If studios want to save money and enable artists -- and writers, for that matter -- to meet tightened deadlines, chop the scripts down to a page (or page-and-a-half, depending on the nature of the show and detail in the script) per minute.
For the life of me, I've never understood why producers don't cut scripts to length before board artists draw them up.
I mean, it's a simple enough process. And any writer worth his salt should be able to deliver a script at the proper length. Maybe somebody needs to exercise a little more self-discipline.
If you're talking about a prime-time animated sitcom, don't hold your breath waiting for writers to trim their scripts. They've got all the power. You don't see artists on these shows taking on producer titles except in very rare cases. Being expendable labor, board artists are expected to work under sweatshop conditions. It's their job, after all.
As far as the cable/Saturday morning product is concerned, writers often ape the style of shows like The Simpsons in order to appear hip and cool (and possibly break into the lucrative prime-time market), and therefore pad their scripts as well.
On the other hand, it's not always the writer's fault. I've worked on productions where the writers were as overworked and rushed as the board artists. The producers are really the ones who should show some responsibility in this, as they don't seem to have a clue what a drain it is to over-write and over-board a show only to cut it down in the animatic process(where the animatics are mini-epics in and of themselves).
It's funny how the writers and artists are supposed to know how to do their jobs well under any crappy circumstances...when will the higher-ups be held to the same standards?
That’s interesting. I would love to know what studio he’s working at presently, because from my stand point as a writer we
Never turn in things over the page count. We’d get our buts kicked by the story editor and producer. My scripts must ALWAYS land at or around a certain page count. If the story editor tells me it’s gotta be 35 pages, I turn in 35 pages or 34 or 37 if it’s unavoidable. And still, he cuts it down more on his take before it goes to network approval then finally to the artists and director. So still this guy is encountering scripts that are eight pages over or whatever, then someone in the middle is not doing their job, either the writer or the story editor. I think that evidence will show that over the last decade scripts have actually been getting SHORTER on average. A script for the SMURFS used to run as long as 50 pages.
"On the other hand, it's not always the writer's fault."
It is when the scripts are over-written. That's the whole point of Steve's post.
Why doesn't the storyboard artist just go to the director to tell the story editor that the scripts are over-written?
There are also times when scripts are too short or a scene is underwritten (for any number of reasons), and the board artists is told by his supervisor to add material.
There is no absolute ideal solution here. End of the day, it's the story editor and/or director and/or board supervisor that has the responsibility to make the wheels turn smoothly.
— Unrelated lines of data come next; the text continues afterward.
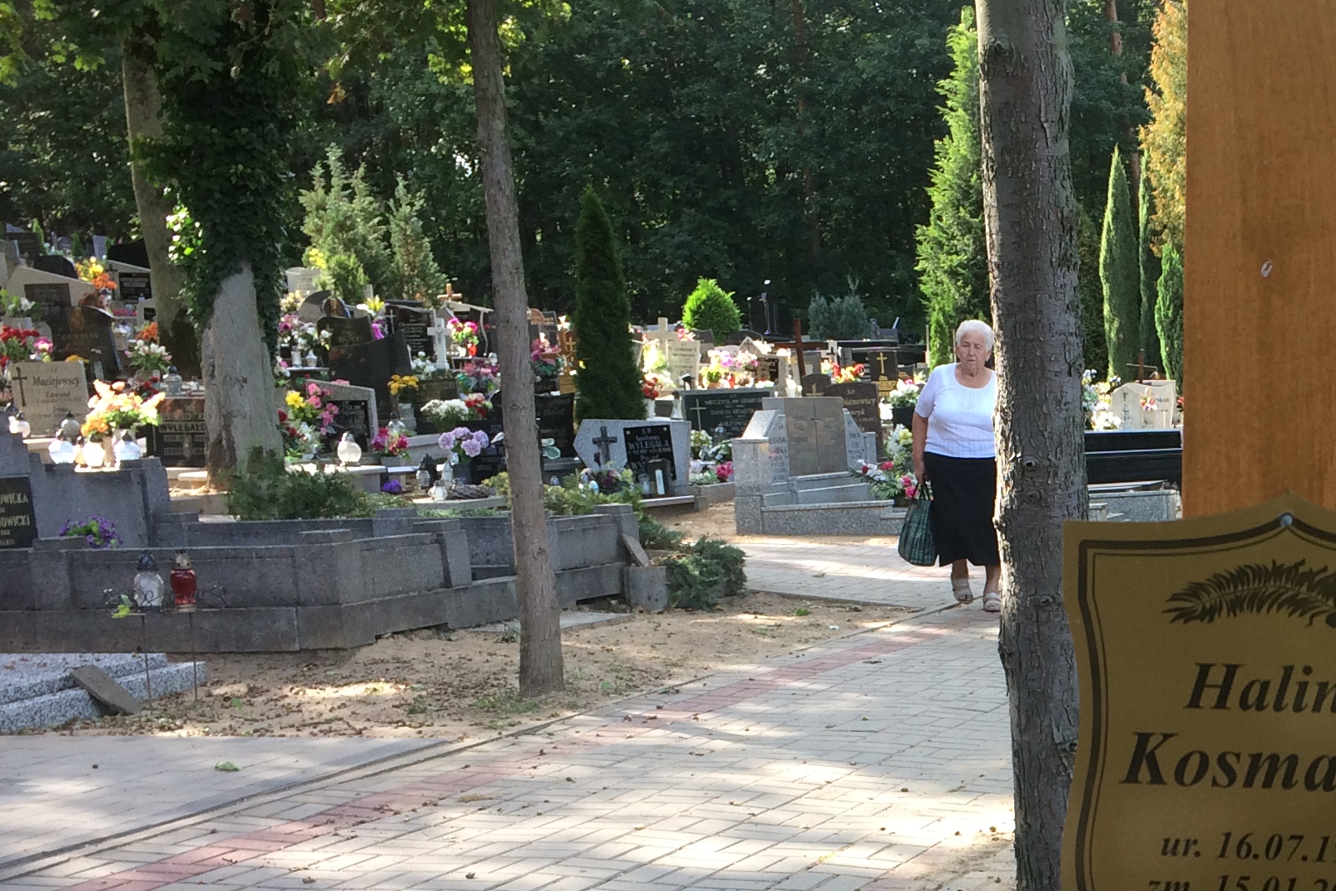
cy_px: 806
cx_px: 1268
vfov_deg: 21.7
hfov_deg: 31.0
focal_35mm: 61
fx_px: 2264
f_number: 2.2
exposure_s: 1/161
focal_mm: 4.15
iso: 32
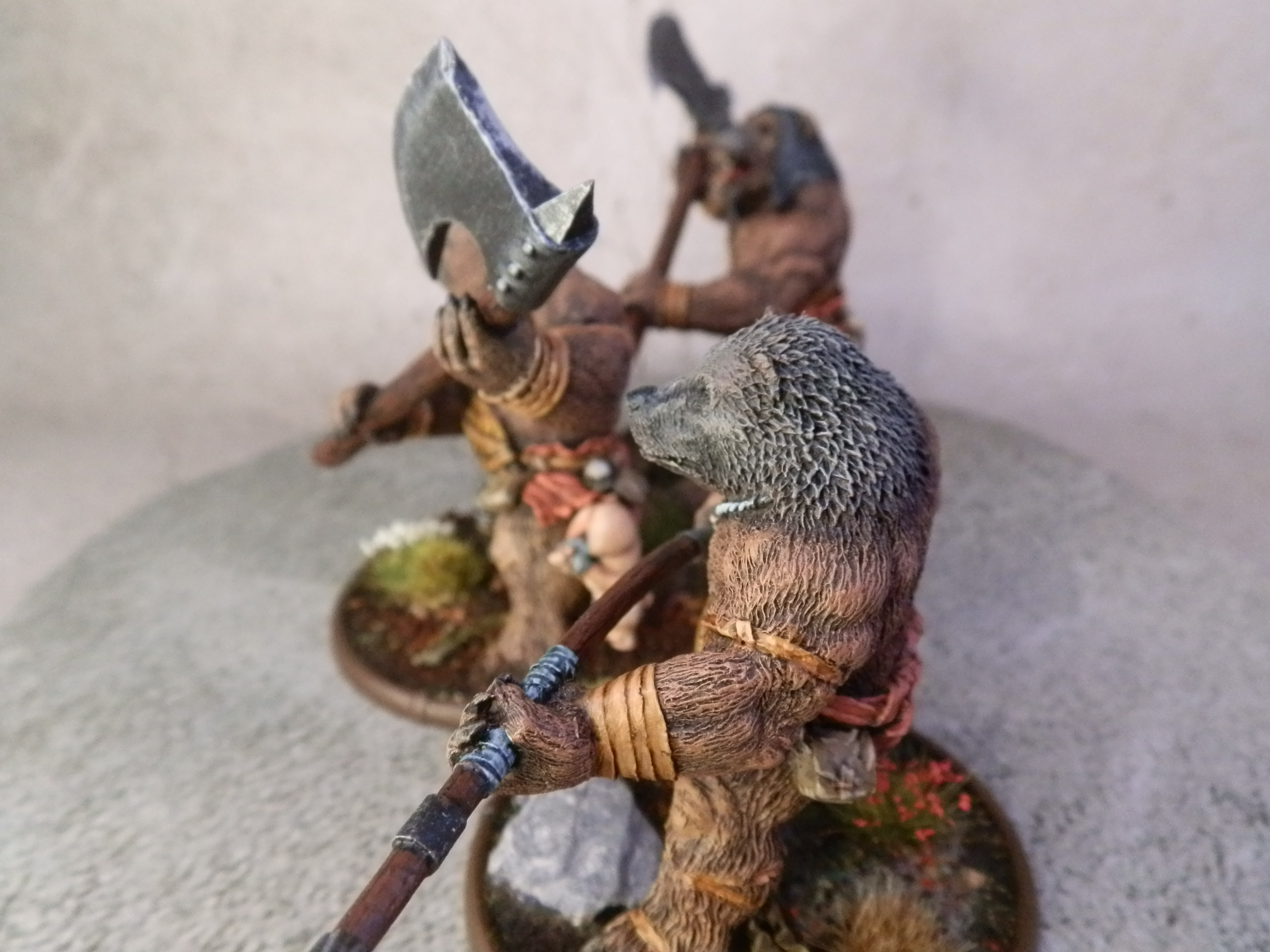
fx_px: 1027
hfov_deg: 63.4
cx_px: 635
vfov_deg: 49.7
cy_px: 476
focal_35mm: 28
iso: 400
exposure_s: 1/100
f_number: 3.1
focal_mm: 5
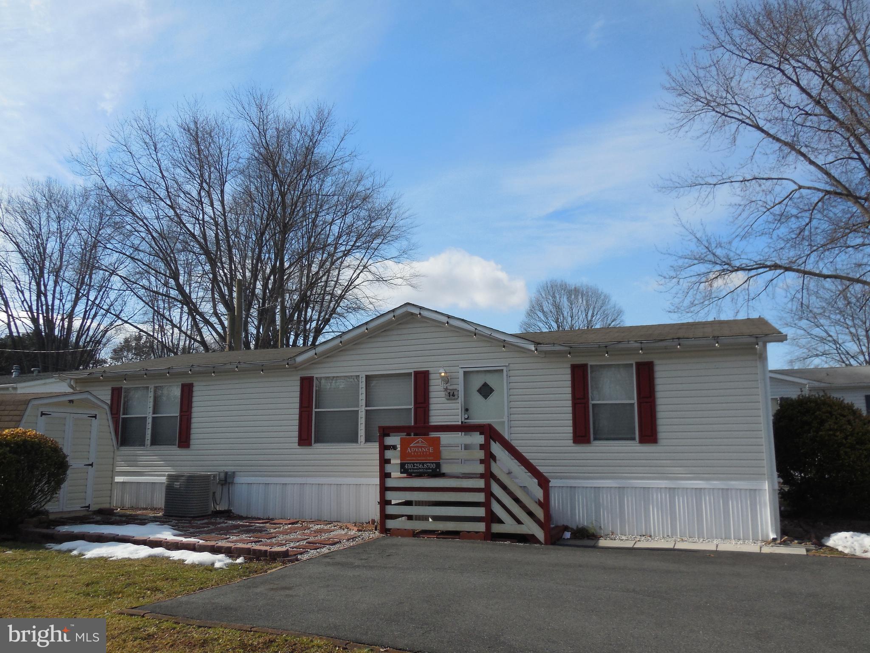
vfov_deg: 46.8
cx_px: 435
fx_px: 754
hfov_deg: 60.0
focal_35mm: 30
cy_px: 326
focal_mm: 5.3
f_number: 3.2
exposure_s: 1/1600
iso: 125
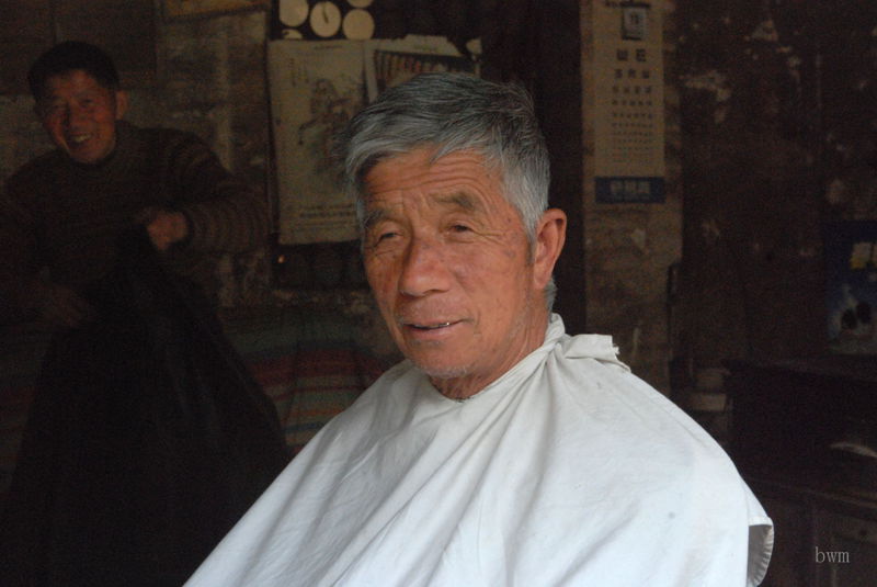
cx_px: 438
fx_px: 2268
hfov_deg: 21.9
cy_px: 294
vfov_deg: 14.7
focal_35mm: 93
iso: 1600
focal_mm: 62
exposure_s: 1/80
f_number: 16
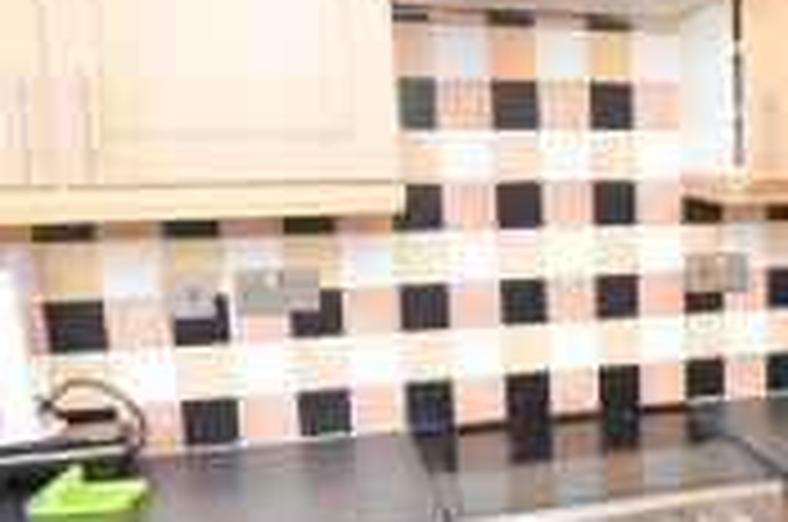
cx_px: 743
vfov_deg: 27.2
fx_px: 1071
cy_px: 358
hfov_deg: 37.2
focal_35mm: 49
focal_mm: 12
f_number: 4
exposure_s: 1/60
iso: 1100
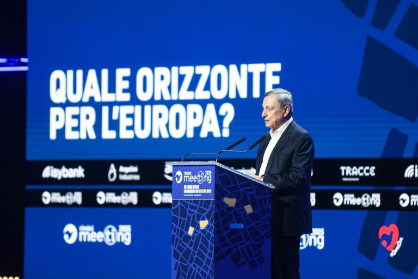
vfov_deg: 6.9
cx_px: 209
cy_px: 140
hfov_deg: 10.3
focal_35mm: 200
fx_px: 2322
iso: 1250
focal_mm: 200
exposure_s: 1/250
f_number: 3.2
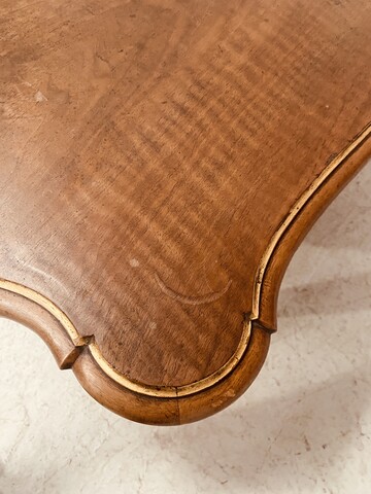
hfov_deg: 53.1
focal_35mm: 26
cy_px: 247
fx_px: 372
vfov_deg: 67.3
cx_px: 186
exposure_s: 1/31
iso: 640
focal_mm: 4.25
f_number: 1.8
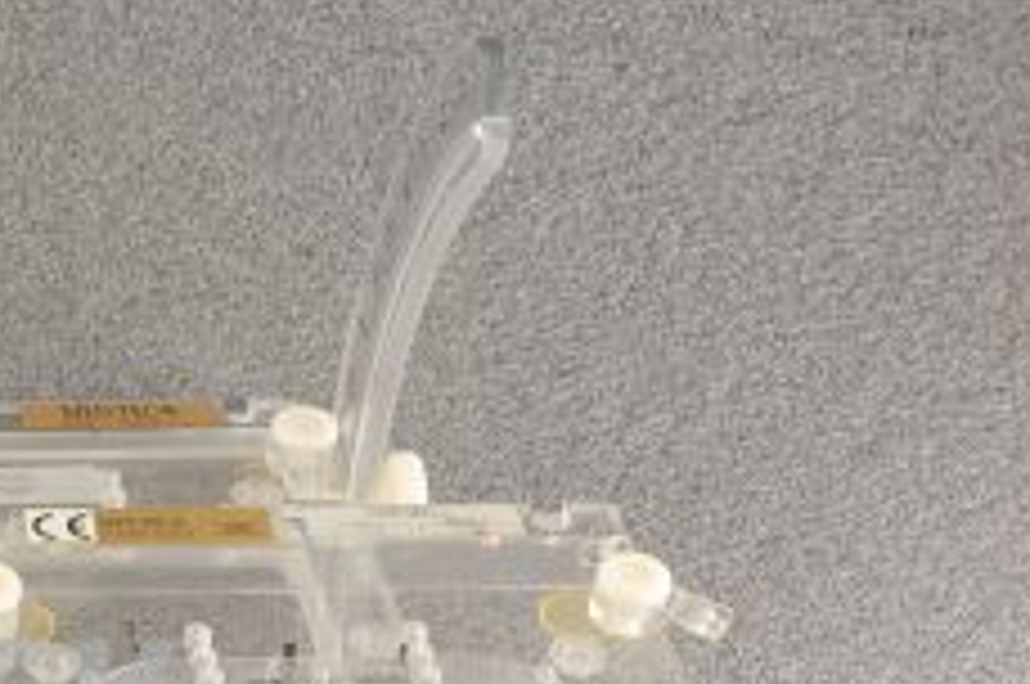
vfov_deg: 10.3
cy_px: 749
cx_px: -256
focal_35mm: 131
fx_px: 3743
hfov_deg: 15.0
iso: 1600
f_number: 13
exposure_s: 1/160
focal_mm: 50
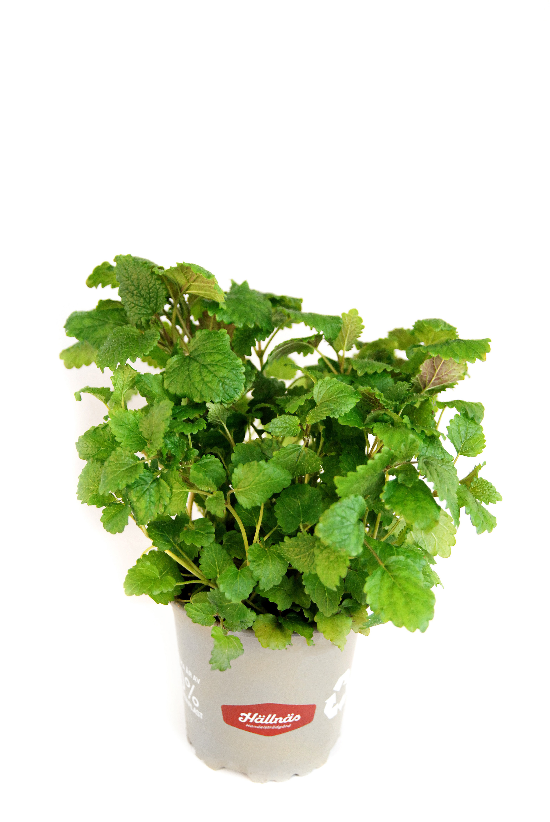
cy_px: 411
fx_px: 1097
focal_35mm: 48
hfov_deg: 28.2
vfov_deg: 41.1
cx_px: 275
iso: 500
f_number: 3.5
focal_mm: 32
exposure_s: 1/80
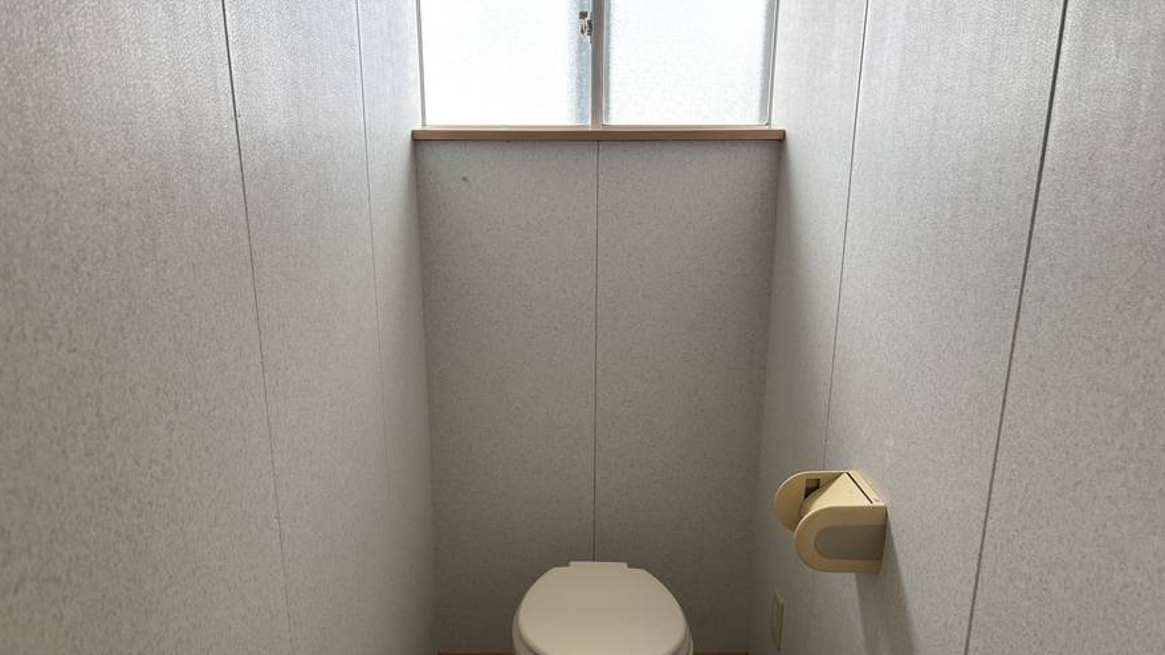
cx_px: 579
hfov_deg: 66.1
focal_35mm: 29
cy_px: 438
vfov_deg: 39.7
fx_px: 896
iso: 100
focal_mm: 5.96
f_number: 1.6
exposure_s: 1/121
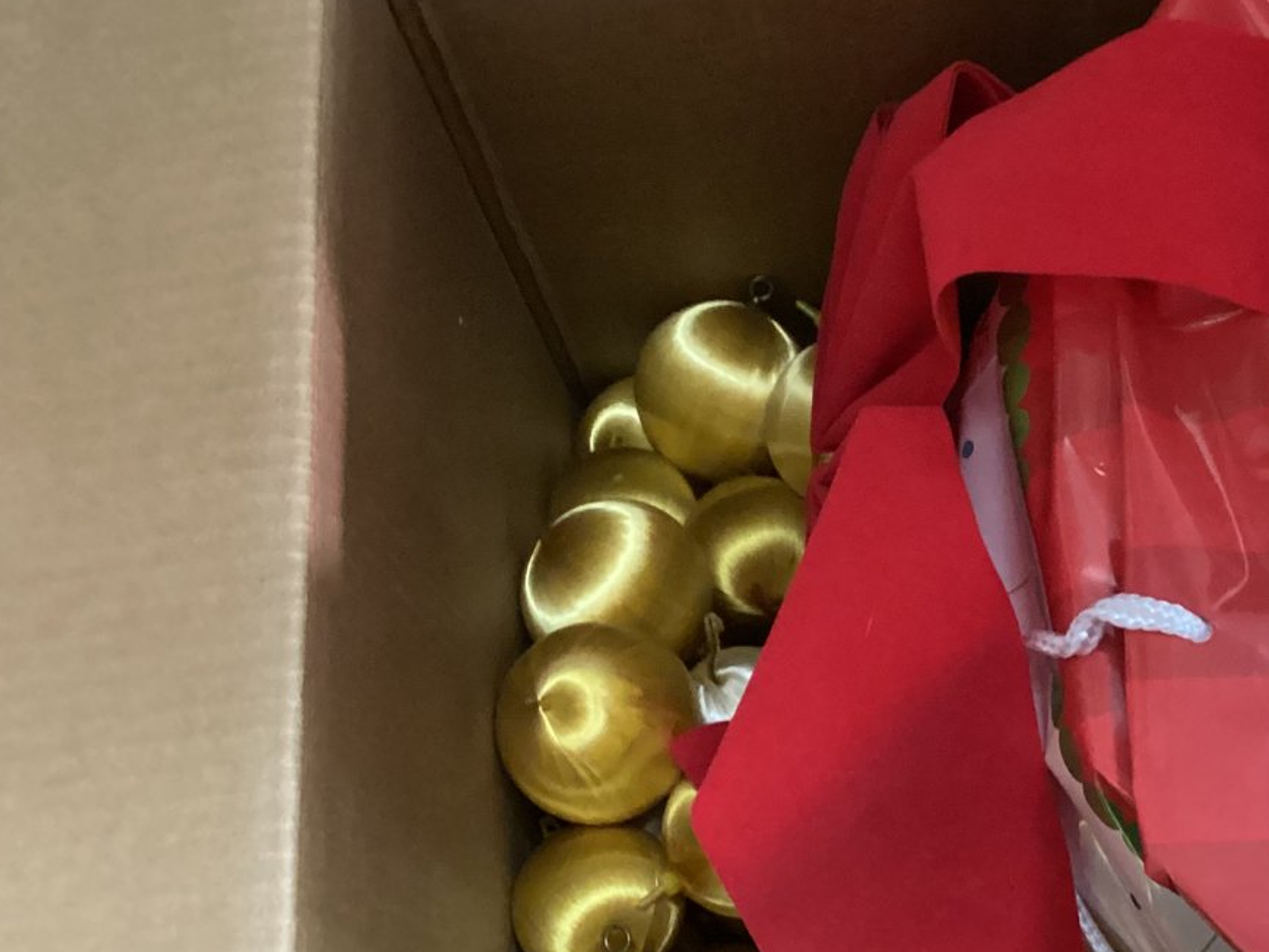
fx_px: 1980
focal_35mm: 54
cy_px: 605
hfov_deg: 34.6
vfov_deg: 26.9
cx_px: 989
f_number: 2.4
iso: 800
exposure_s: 1/17
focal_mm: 3.3
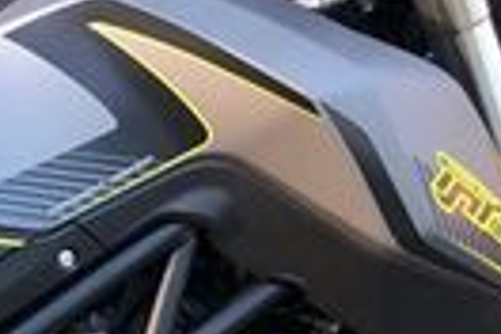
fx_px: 1962
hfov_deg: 13.4
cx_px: -326
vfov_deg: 9.6
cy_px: 395
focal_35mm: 141
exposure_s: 1/33
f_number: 1.8
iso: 25
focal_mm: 3.99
More often than not, writers and board artists are following directions.
"Why doesn't the storyboard artist just go to the director to tell the story editor that the scripts are over-written?"
I'd guess you've never worked in TV animation. ; D
For the same reason the storyboard artists doesn't ask the director to fire the story editor, or give him(the artist) a big fat raise, or get the board artists a decent work space(an office). Because the storyboard artist at any studio I've ever worked at in TV has, ohhhh, about ZERO power and influence over:
producers
writers
directors
editors
and
production managers.
That's where the union comes in handy!